§ **Recorded information**:

__________

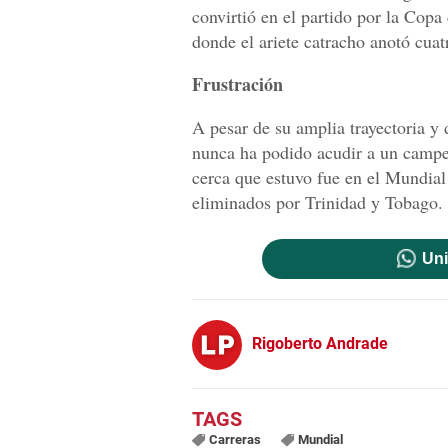
convirtió en el partido por la Cop
donde el ariete catracho anotó cuat
Frustración
A pesar de su amplia trayectoria y 
nunca ha podido acudir a un campe
cerca que estuvo fue en el Mundi
eliminados por Trinidad y Tobago.
Uni
Rigoberto Andrade
Carreras
Mundial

__________

§ **What to do**: Write out the text of the entries line for line, leaving out the pictures.

§ **Answer section**:
convirtió en el partido por la Cop
donde el ariete catracho anotó cuat
Frustración
A pesar de su amplia trayectoria y 
nunca ha podido acudir a un campe
cerca que estuvo fue en el Mundi
eliminados por Trinidad y Tobago.
Uni
Rigoberto Andrade
Carreras
Mundial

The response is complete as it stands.